**Text passage**

But progress is being made every day in quantum computers. Researchers at an IBM research facility (Almaden Research Center) in Zurich, Switzerland have had a busy week thus far. Researchers there made two discoveries they say represent a major leap in the development of femtotechnology. If you haven’t heard of the field of study known as femtotechnology; It’s generally a term that is used by some futurists to refer to structuring of matter on a femtometer scale (dealing with elements that are less than 1/1000th of a nanometer in scale). Their first announcement stated that the researchers had successfully measured how long a single atom can store information. Just three days later, the researchers announced that they had successfully snapped a picture of a single atom by trapping a single atom inside a tractor beam.

(Technical Note: Using a modified version of a Scanning Tunneling Microscope (STM), a technology that was originally devised in 1981; scientists have confirmed that it’s now possible to observe things on a scale never before seen. Using a brand new technique called the “pump-probe” has allowed them to detect how the orientation of an atom’s magnetic movement evolves in time. One of the researchers; Sebastian Loth states “When objects shrink down to the nanoscale, physical effects tend to speed up, To explore the fast processes in individual nanostructures, scientists need a tool that can keep up in speed.” We can now see things in real-time and on the atomic scale.

Almaden Post Doctoral Researcher in Nanoscale Studies, Sebastian Loth, next to the nobel-prize winning Scanning Tunneling Microscope. (Images: IBM)

The new alternating voltage pump-probe technique has allowed them for the first time to both record and visualize the magnetism and dynamic processes of individual atoms. Not only have they improved the system of visualization but they are also doing this at speeds 1 million times faster than we were previously able to do. This breakthrough allows for a major increase in that of image resolution and now offers the ability for us to examine exactly how long these individual atoms can retain information. Previously, scientists were always able to observe this effect in a time-slice of around one second which has of course limited our ability to take our research methods to the next level. The new IBM technique has decreased that very time-slice to one nanosecond — A substantial improvement that IBM believes will soon be widely employed by their research colleagues around the globe. This of course means that as more researchers start employing the technique, more advancements will follow.)

**Supplied information**
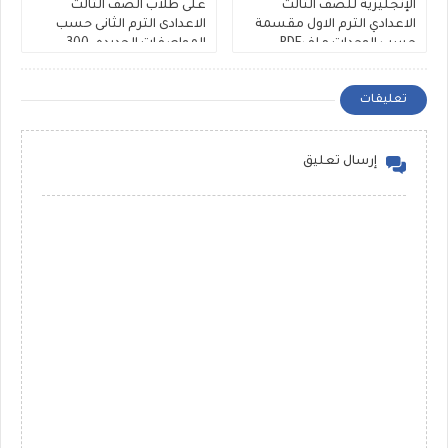
الإنجليزية للصف الثالث
على طلاب الصف الثالث
الاعدادي الترم الاول مقسمة
الاعدادى الترم الثانى حسب
حسب الوحدات ملفPDF
المواصفات الجديده، 300
مجانى
سؤال Rewrite للشهادة
الاعدادية ملفات مجمعة
تعليقات
إرسال تعليق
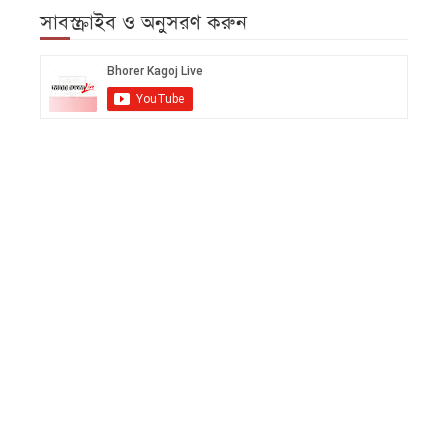
সাবস্ক্রাইব ও অনুসরণ করুন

**Exercise set**
1/ According to the IBM passage, why do scientists need a very fast tool to study individual nanostructures?
2/ Transcribe everything in the IBM passage from "(Technical Note: Using" down to "the atomic scale.".
3/ Answer these questions on the IBM passage:
(a) In what year was the Scanning Tunneling Microscope technology originally devised?
(b) What did the researchers' first announcement say they had successfully measured?
(c) To what time-slice has the new IBM technique reduced observation?

**Replies**
1/ When objects shrink down to the nanoscale, physical effects tend to speed up. To explore these fast processes, scientists need a tool that can keep up in speed.

2/
(Technical Note: Using a modified version of a Scanning Tunneling Microscope (STM), a technology that was originally devised in 1981; scientists have confirmed that it’s now possible to observe things on a scale never before seen. Using a brand new technique called the “pump-probe” has allowed them to detect how the orientation of an atom’s magnetic movement evolves in time. One of the researchers; Sebastian Loth states “When objects shrink down to the nanoscale, physical effects tend to speed up, To explore the fast processes in individual nanostructures, scientists need a tool that can keep up in speed.” We can now see things in real-time and on the atomic scale.

3/
(a) 1981
(b) How long a single atom can store information
(c) One nanosecond